Mnuchin told reporters at the White House that he'd had talks with House and Senate congressional leaders from both parties and said everyone was “on the same page.”
“The government intends to pay its debts and the debt ceiling will be raised,” he said.
Mnuchin said his preference was for a bill that does not include unrelated items, a tactic sometimes used by lawmakers to help their agendas.
“My strong preference is that we have a clean debt ceiling [increase], but the most important issue is the debt ceiling will be raised in September,” Mnuchin said.
His comments came a day after President Donald Trump lashed out at Republican lawmakers for creating a “mess” of the debt ceiling legislation process.
I requested that Mitch M & Paul R tie the Debt Ceiling legislation into the popular V.A. Bill (which just passed) for easy approval. They...— Donald J. Trump (@realDonaldTrump) August 24, 2017
...didn%27t do it so now we have a big deal with Dems holding them up (as usual) on Debt Ceiling approval.

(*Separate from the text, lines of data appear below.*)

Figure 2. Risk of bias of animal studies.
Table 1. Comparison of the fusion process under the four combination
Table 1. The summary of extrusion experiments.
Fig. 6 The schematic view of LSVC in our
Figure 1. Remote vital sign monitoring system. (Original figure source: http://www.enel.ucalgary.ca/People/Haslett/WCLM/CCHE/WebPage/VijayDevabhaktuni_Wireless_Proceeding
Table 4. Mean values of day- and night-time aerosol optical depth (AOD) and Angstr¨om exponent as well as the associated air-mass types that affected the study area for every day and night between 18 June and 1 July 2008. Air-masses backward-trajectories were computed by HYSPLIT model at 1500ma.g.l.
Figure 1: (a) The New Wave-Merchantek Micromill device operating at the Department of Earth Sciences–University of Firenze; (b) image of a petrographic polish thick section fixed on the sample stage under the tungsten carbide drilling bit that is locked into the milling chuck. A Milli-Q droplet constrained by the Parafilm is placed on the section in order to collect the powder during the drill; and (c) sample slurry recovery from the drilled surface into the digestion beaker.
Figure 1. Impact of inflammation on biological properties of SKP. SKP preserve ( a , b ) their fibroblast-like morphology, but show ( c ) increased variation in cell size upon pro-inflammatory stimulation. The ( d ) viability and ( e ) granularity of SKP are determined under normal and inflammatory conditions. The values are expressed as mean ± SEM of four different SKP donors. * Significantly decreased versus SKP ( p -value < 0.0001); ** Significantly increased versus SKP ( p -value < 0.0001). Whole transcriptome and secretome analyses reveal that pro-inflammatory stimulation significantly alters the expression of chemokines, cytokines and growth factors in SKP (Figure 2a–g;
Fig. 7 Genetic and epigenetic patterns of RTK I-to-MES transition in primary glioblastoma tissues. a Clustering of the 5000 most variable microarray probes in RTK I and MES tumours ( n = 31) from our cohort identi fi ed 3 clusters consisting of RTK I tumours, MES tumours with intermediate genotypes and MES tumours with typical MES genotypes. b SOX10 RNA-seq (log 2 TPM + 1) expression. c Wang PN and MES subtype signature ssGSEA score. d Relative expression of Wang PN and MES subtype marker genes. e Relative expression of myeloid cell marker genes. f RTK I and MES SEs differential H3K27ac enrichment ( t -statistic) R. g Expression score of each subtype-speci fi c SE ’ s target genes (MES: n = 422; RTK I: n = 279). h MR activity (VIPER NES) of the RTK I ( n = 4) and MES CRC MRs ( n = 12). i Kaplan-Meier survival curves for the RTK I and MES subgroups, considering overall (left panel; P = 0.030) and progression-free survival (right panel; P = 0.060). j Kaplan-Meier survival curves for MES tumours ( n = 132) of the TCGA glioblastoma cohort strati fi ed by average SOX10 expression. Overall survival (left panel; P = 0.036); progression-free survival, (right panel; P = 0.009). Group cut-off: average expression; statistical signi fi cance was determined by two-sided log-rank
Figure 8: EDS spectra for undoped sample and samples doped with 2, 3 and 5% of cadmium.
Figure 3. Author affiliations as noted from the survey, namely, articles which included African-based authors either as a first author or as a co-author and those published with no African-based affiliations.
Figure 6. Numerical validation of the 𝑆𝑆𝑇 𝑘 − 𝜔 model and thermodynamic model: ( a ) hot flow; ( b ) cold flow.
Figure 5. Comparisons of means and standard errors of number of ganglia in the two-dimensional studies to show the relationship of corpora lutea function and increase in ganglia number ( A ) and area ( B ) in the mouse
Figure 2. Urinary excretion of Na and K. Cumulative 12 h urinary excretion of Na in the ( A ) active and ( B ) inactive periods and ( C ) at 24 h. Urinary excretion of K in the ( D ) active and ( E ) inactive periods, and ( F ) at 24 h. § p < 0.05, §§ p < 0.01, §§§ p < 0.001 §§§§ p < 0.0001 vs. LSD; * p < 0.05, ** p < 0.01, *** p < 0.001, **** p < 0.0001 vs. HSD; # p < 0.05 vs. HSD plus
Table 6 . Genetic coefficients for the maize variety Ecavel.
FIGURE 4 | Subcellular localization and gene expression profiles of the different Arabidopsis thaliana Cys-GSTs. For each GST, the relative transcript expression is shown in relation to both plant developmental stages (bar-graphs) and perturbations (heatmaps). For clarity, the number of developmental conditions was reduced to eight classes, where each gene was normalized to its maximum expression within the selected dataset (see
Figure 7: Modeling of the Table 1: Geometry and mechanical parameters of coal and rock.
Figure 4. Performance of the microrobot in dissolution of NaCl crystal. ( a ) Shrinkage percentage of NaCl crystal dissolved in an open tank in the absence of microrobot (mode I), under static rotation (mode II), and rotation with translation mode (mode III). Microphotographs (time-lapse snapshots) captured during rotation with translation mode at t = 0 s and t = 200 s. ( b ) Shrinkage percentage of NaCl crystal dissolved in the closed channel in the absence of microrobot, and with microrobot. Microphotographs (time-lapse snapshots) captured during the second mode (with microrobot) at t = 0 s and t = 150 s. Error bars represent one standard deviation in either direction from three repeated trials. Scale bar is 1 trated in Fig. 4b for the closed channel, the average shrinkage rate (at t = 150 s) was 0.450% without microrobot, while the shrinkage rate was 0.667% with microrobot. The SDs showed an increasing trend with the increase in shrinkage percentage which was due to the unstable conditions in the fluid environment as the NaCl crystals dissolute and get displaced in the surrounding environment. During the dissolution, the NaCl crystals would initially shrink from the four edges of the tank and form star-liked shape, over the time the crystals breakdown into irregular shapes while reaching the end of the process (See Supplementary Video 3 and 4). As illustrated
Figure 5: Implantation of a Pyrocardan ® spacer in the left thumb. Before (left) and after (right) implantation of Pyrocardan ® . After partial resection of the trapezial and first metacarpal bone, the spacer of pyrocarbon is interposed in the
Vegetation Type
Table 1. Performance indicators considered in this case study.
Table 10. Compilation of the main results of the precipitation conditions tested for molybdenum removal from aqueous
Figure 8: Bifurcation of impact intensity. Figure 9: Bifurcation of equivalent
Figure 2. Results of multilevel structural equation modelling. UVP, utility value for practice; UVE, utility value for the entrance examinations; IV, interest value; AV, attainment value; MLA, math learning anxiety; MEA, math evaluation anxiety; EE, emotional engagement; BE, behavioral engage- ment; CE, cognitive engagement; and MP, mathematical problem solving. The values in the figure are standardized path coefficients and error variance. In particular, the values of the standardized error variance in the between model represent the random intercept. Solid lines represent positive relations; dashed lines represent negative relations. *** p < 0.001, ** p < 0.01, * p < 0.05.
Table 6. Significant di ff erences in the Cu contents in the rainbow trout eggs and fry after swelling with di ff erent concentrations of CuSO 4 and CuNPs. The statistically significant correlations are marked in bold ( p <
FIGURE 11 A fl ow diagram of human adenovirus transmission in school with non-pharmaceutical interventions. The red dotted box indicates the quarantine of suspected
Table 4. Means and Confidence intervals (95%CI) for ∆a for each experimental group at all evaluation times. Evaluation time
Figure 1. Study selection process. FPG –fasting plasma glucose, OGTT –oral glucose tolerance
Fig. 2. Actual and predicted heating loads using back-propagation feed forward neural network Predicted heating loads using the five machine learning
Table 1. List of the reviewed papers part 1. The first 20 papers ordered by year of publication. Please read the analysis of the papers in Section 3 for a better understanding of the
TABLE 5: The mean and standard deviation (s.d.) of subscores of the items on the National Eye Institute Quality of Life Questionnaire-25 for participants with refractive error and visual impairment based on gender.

Could have been so easy-now a mess!— Donald J. Trump (@realDonaldTrump) August 24, 2017
In a series of tweets on Thursday, Trump scolded Senate Majority Leader Mitch McConnell and House Speaker Paul Ryan for not attaching debt ceiling legislation to a recently signed bill that aims to assist veterans.
If Congress does not raise the debt ceiling by the end of September, the federal government may not be able to pay some of its bills, including payments on its debts, which could hurt the U.S. credit rating.
Separately, a measure to keep the federal government open once appropriations run out on September 30 must also be passed.
The deadlines represent a showdown for Trump, who has repeatedly clashed with Republicans over budget priorities.